Le texte de cette page a été corrigé et est conforme au fac-similé.

Encore un mot pourtant. M. de Martel, fils de la belle Martel[1], ci-devant inspecteur de la gendarmerie, arrive ici sous un autre nom, par la diligence, avec une vieille redingote pelée, et une tignasse par-dessus ses cheveux : il dit qu’il vous connaît beaucoup. Expliquez-moi donc cela, je vous en conjure. Est-il fou ?


5379. — À M. PALISSOT.
À Ferney, 18 auguste.

Je deviens aveugle tout de bon, monsieur ; me voilà comme le bonhomme Tobie, et je n’espère rien du fiel d’un poisson. Je suis bien aise qu’il n’y ait plus de fiel entre M. de Tressan et vous[2] ; et je voudrais que vous pussiez être l’ami de tous les philosophes : car, au bout du compte, puisque vous pensez comme eux sur bien des choses, pourquoi ne pas être uni avec eux ? Il me semble que nous ne devons avoir que les sots pour ennemis. Je voudrais pouvoir vous voir à Ferney avec les Diderot, les d’Alembert, les Hume, les Jean-Jacques. Nous chanterions tous Mlle Corneille et son grand-oncle ; mais Fréron n’en serait pas.

Sans compliments, et à vous de tout mon cœur.

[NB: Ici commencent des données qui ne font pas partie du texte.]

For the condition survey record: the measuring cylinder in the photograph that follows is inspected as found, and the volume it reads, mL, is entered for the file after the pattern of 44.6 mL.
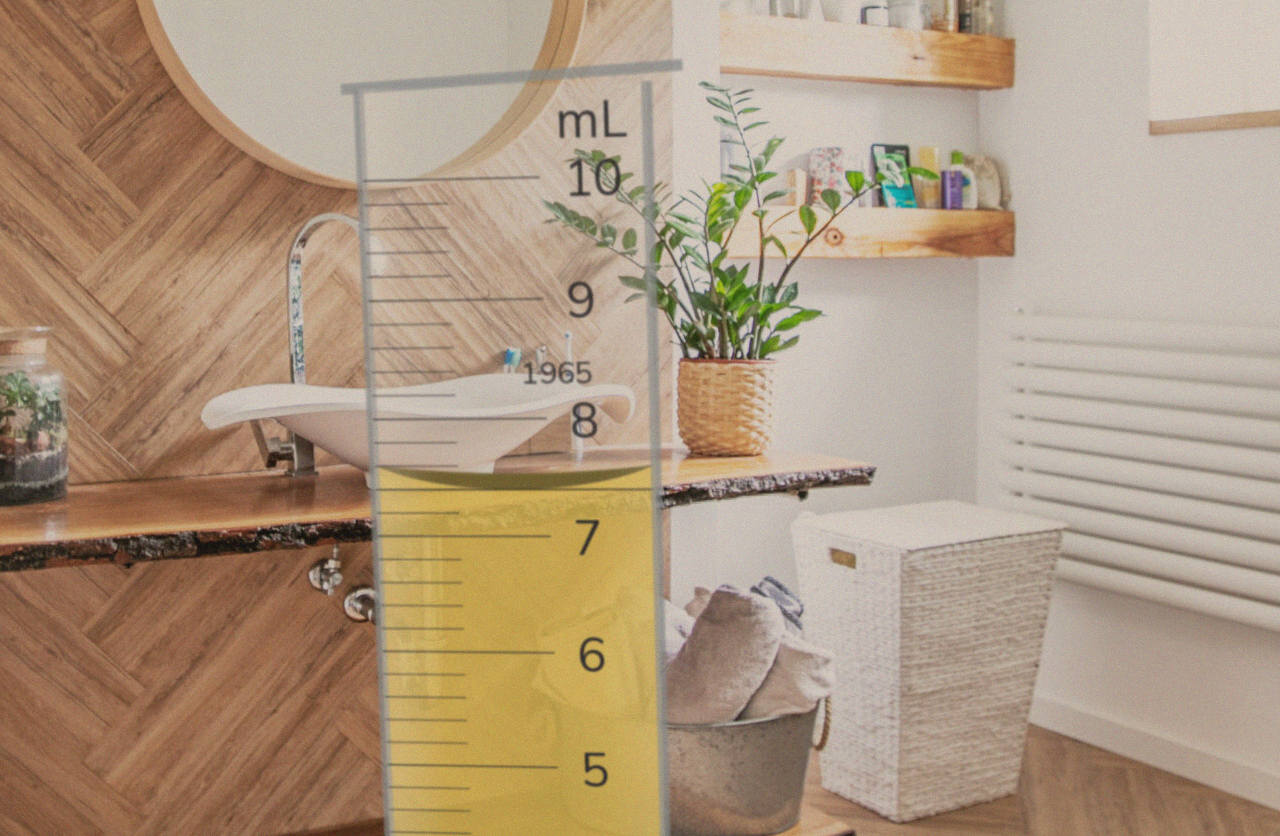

5380. — À MADAME LA MARQUISE DU DEFFANT.
À Ferney, 19 auguste (car il est trop barbare
d’écrire aoust, et de prononcer ou).
l’aveugle voltaire
à l’aveugle marquise du deffant.

Les gens de notre espèce, madame, devraient se parler au lieu de s’écrire, et nous devrions nous donner rendez-vous aux Quinze-Vingts, d’autant plus qu’ils sont dans le voisinage de M. le président Hénault. On m’a mandé qu’il avait été dangereusement malade ces jours passés, mais qu’il se porte mieux. Je m’intéresse bien vivement à votre santé et à la sienne : car enfin il faut que ce qui reste à Paris de gens aimables vive longtemps, quand ce ne serait que pour l’honneur du pays.

Êtes-vous de l’avis de Mécène, qui disait : Que je sois gout-

  1. À qui Voltaire avait adressé, en 1731, une épître (voyez tome X) commençant ainsi :

    Ô très-singulière Martel !

  2. Tressan avait voulu faire chasser Palissot de l’Académie de Nancy.